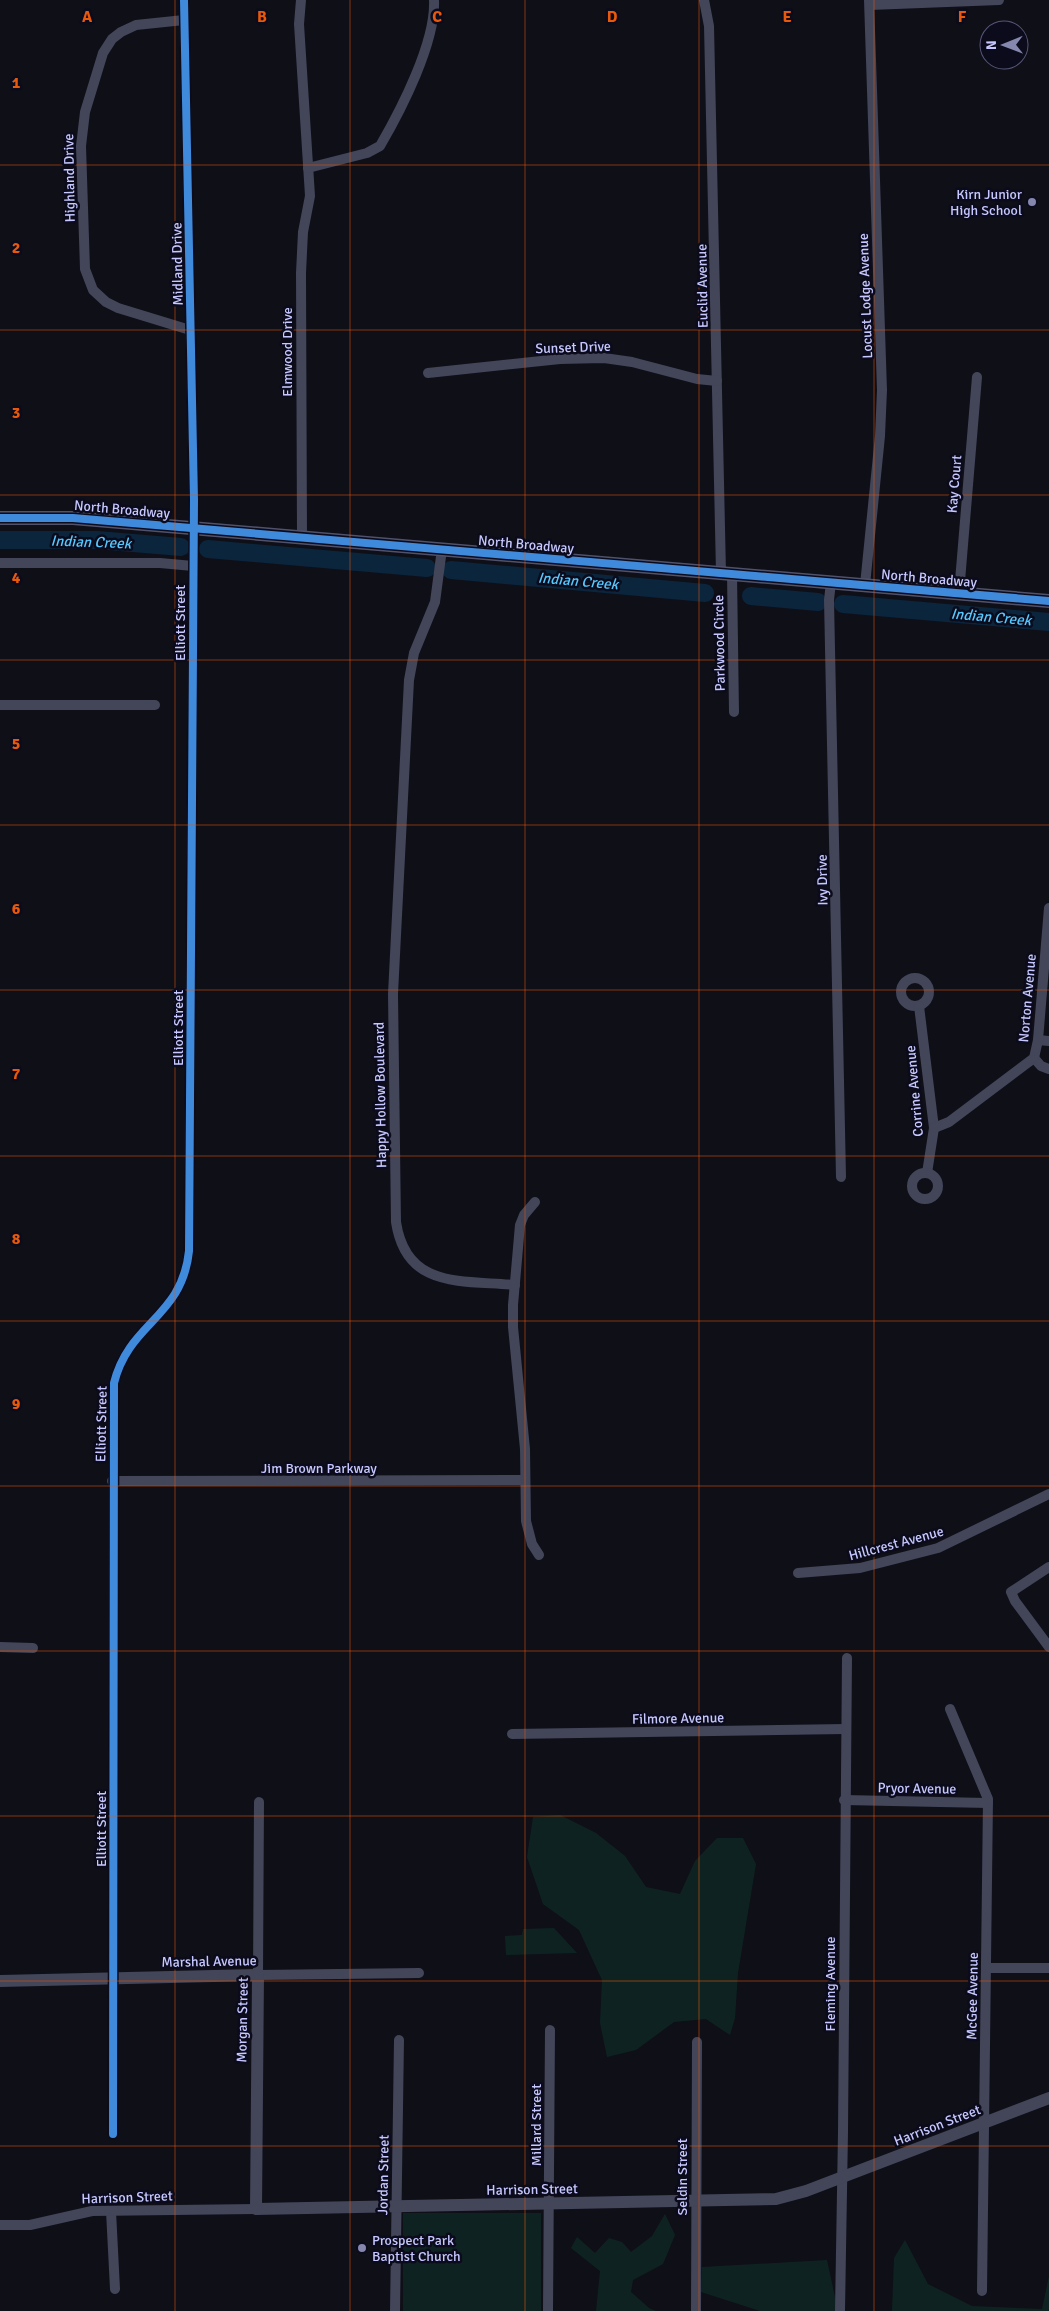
<svg xmlns="http://www.w3.org/2000/svg" width="1049" height="2311" font-family="Signika,sans-serif">
	<rect width="100%" height="100%" fill="#0f0f18"/>
	<g fill="#0e2321">
		<path d="M560,1815l36,18 29,23 21,31 34,7 15,-33 22,-23h26l13,26 -18,109 -3,45 -5,17 -24,-16 -32,3 -38,28 -29,7 -7,-34 2,-43 -23,-50 -36,-26 -16,-47 6,-40z"/>
		<path d="M554,1928l23,25 -71,2 -1,-19 17,-1 1,-6z"/>
		<rect x="403" y="2213" width="138" height="98"/>
		<path d="M665,2214l10,21 -12,29 -30,16 -2,12 18,16 7,3h-60l4,-40 -29,-23 6,-11 18,16 14,-15 13,4 9,10 21,-16z"/>
		<path d="M905,2240l23,44 44,22 70,3 7,-33v35h-157l2,-53z"/>
		<path d="M827,2260l11,51h-78l-59,-19 1,-25z"/>
	</g>
	<g fill="none" stroke-linecap="round" stroke-linejoin="round">
		<g stroke="#0b253d" stroke-width="18">
			<path d="M0,540h97l84,7"/>
			<path d="M208,549l219,19"/>
			<path d="M451,570l254,23"/>
			<path d="M751,596l67,6"/>
			<path d="M843,604l206,18"/>
		</g>
		<g stroke="#434559" stroke-width="10">
			<path d="M301,0l-2,24 11,172 -7,36 -2,41 1,264"/>
			<path d="M704,0l5,26 12,547"/>
			<path d="M870,5l129,-5"/>
			<path d="M184,20l-48,5 -15,7 -9,7 -9,14 -18,59 -4,34 4,123 8,21 13,12 12,6 72,22"/>
			<path d="M308,168l59,-15 13,-7c21,-36 56,-104 54,-146"/>
			<path d="M428,373l132,-14 44,-1 28,4 65,17 20,2"/>
			<path d="M442,549l-7,53 -21,51 -5,27 -16,314 3,228c10,67 65,58 119,63"/>
			<path d="M0,563h160l33,3"/>
			<path d="M732,574l2,138"/>
			<path d="M831,582l-2,18 12,577"/>
			<path d="M865,585l15,-149 2,-46 -13,-390"/>
			<path d="M959,593l18,-216"/>
			<path d="M0,705h155"/>
			<circle cx="915" cy="992" r="14"/>
			<path d="M919,1006l15,122 -7,45"/>
			<path d="M1038,1040l11,1"/>
			<path d="M1034,1058l7,8 8,3"/>
			<path d="M934,1128l15,-6 85,-64 4,-18 11,-132"/>
			<circle cx="925" cy="1186" r="13"/>
			<path d="M535,1202l-11,13 -4,10 -7,80v22l12,122 1,72 6,23 7,11"/>
			<path d="M112,1481l413,-1"/>
			<path d="M1049,1567l-38,25 4,9 34,46"/>
			<path d="M798,1573l62,-5 78,-20 111,-54"/>
			<path d="M0,1647l33,1"/>
			<path d="M950,1709l38,90 -6,492"/>
			<path d="M512,1734l333,-5"/>
			<path d="M844,1800l144,3"/>
			<path d="M259,1802l-1,173 161,-2"/>
			<path d="M986,1968h63"/>
			<path d="M113,2134l1,-751c15,-61 68,-65 75,-132l5,-751 -10,-500"/>
			<path d="M111,2211l4,78"/>
			<path d="M0,2225h30l62,-14 164,-2"/>
			<path d="M395,2311l4,-271"/>
			<path d="M548,2311l2,-281"/>
			<path d="M696,2311l1,-269"/>
			<path d="M840,2311l3,-179 4,-474"/>
		</g>
		<path stroke="#434559" stroke-width="12" d="M0,1981l258,-6 -2,234 520,-10 30,-8 243,-93"/>
		<path stroke="#50526c" stroke-width="14" d="M0,518h73l976,83"/>
		<g stroke="#0b0b1c" stroke-width="11">
			<g id="cycleway">
				<path d="M0,518h73l976,83"/>
				<path d="M113,2134l1,-751c15,-61 68,-65 75,-132l5,-751 -10,-500"/>
			</g>
		</g>
		<use href="#cycleway" stroke="#408adc" stroke-width="8"/>
	</g>
	<path fill="none" stroke="#e8590c" stroke-width="1" stroke-opacity="0.55" d="M175,0v2311M350,0v2311M525,0v2311M699,0v2311M874,0v2311M0,165h1049M0,330h1049M0,495h1049M0,660h1049M0,825h1049M0,990h1049M0,1156h1049M0,1321h1049M0,1486h1049M0,1651h1049M0,1816h1049M0,1981h1049M0,2146h1049"/>
	<g fill="#8687ae" stroke="#0b0b1c" stroke-width="2">
		<circle cx="1032" cy="202" r="5"/>
		<circle cx="362" cy="2248" r="5"/>
	</g>
	<g text-anchor="middle" stroke-width="5" stroke-linejoin="round" paint-order="stroke">
		<g font-size="14" fill="#c6c8ff" stroke="#0b0b1c">
			<text transform="translate(69 178) rotate(-91)" y="5">Highland Drive</text>
			<text transform="translate(177 264) rotate(-91)" y="5">Midland Drive</text>
			<text transform="translate(702 286) rotate(-91)" y="5">Euclid Avenue</text>
			<text transform="translate(865 296) rotate(-92)" y="5">Locust Lodge Avenue</text>
			<text transform="translate(573 347) rotate(-2)" y="5">Sunset Drive</text>
			<text transform="translate(287 352) rotate(-90)" y="5">Elmwood Drive</text>
			<text transform="translate(954 484) rotate(-85)" y="5">Kay Court</text>
			<text transform="translate(122 509) rotate(5)" y="5">North Broadway</text>
			<text transform="translate(526 544) rotate(5)" y="5">North Broadway</text>
			<text transform="translate(929 578) rotate(5)" y="5">North Broadway</text>
			<text transform="translate(180 623) rotate(-90)" y="5">Elliott Street</text>
			<text transform="translate(719 643) rotate(-91)" y="5">Parkwood Circle</text>
			<text transform="translate(822 880) rotate(-91)" y="5">Ivy Drive</text>
			<text transform="translate(1027 998) rotate(-85)" y="5">Norton Avenue</text>
			<text transform="translate(178 1028) rotate(-90)" y="5">Elliott Street</text>
			<text transform="translate(914 1091) rotate(-95)" y="5">Corrine Avenue</text>
			<text transform="translate(380 1095) rotate(-91)" y="5">Happy Hollow Boulevard</text>
			<text transform="translate(101 1424) rotate(-89)" y="5">Elliott Street</text>
			<text x="319" y="1473">Jim Brown Parkway</text>
			<text transform="translate(896 1543) rotate(-15)" y="5">Hillcrest Avenue</text>
			<text transform="translate(678 1718) rotate(-1)" y="5">Filmore Avenue</text>
			<text transform="translate(917 1788) rotate(1)" y="5">Pryor Avenue</text>
			<text transform="translate(101 1829) rotate(-90)" y="5">Elliott Street</text>
			<text transform="translate(209 1961) rotate(-1)" y="5">Marshal Avenue</text>
			<text transform="translate(830 1984) rotate(-90)" y="5">Fleming Avenue</text>
			<text transform="translate(972 1996) rotate(-89)" y="5">McGee Avenue</text>
			<text transform="translate(242 2020) rotate(-89)" y="5">Morgan Street</text>
			<text transform="translate(536 2125) rotate(-90)" y="5">Millard Street</text>
			<text transform="translate(937 2125) rotate(-21)" y="5">Harrison Street</text>
			<text transform="translate(383 2175) rotate(-89)" y="5">Jordan Street</text>
			<text transform="translate(682 2177) rotate(-90)" y="5">Seldin Street</text>
			<text transform="translate(532 2189) rotate(-1)" y="5">Harrison Street</text>
			<text transform="translate(127 2197) rotate(-2)" y="5">Harrison Street</text>
		</g>
		<g font-size="14" fill="#c6c8ff" stroke="#0b0b1c" text-anchor="end">
			<text x="1022" y="199">Kirn Junior<tspan x="1022" dy="16">High School</tspan></text>
			<text x="372" y="2245" text-anchor="start">Prospect Park<tspan x="372" dy="16">Baptist Church</tspan></text>
		</g>
		<g font-size="15" font-style="italic" fill="#54c8ff" stroke="#0b0b1c">
			<text transform="translate(91 542) rotate(2)" y="5">Indian Creek</text>
			<text transform="translate(578 581) rotate(5)" y="5">Indian Creek</text>
			<text transform="translate(991 617) rotate(5)" y="5">Indian Creek</text>
		</g>
	</g>
	<g font-size="16" text-anchor="middle" font-weight="bold" fill="#e8590c" stroke="#0b0b1c" stroke-width="5" stroke-linejoin="round" paint-order="stroke">
		<text x="87" y="22">A</text>
		<text x="262" y="22">B</text>
		<text x="437" y="22">C</text>
		<text x="612" y="22">D</text>
		<text x="787" y="22">E</text>
		<text x="962" y="22">F</text>
		<text x="16" y="88">1</text>
		<text x="16" y="253">2</text>
		<text x="16" y="418">3</text>
		<text x="16" y="583">4</text>
		<text x="16" y="749">5</text>
		<text x="16" y="914">6</text>
		<text x="16" y="1079">7</text>
		<text x="16" y="1244">8</text>
		<text x="16" y="1409">9</text>
	</g>
	<g transform="translate(1004 45) rotate(269)"><circle r="24" fill="#0b0b1c" stroke="#565777"/>
	<path d="M0-4L9 19L0 12L-9 19Z" fill="#8687ae"/>
	<text y="-8" font-size="14" font-weight="bold" text-anchor="middle" fill="#c6c8ff">N</text>
	</g>
</svg>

_ _ _ _ _

Exercise details:
Filter the data above down to lines with the word "linejoin", and copy them.

Output below:
	<g fill="none" stroke-linecap="round" stroke-linejoin="round">
	<g text-anchor="middle" stroke-width="5" stroke-linejoin="round" paint-order="stroke">
	<g font-size="16" text-anchor="middle" font-weight="bold" fill="#e8590c" stroke="#0b0b1c" stroke-width="5" stroke-linejoin="round" paint-order="stroke">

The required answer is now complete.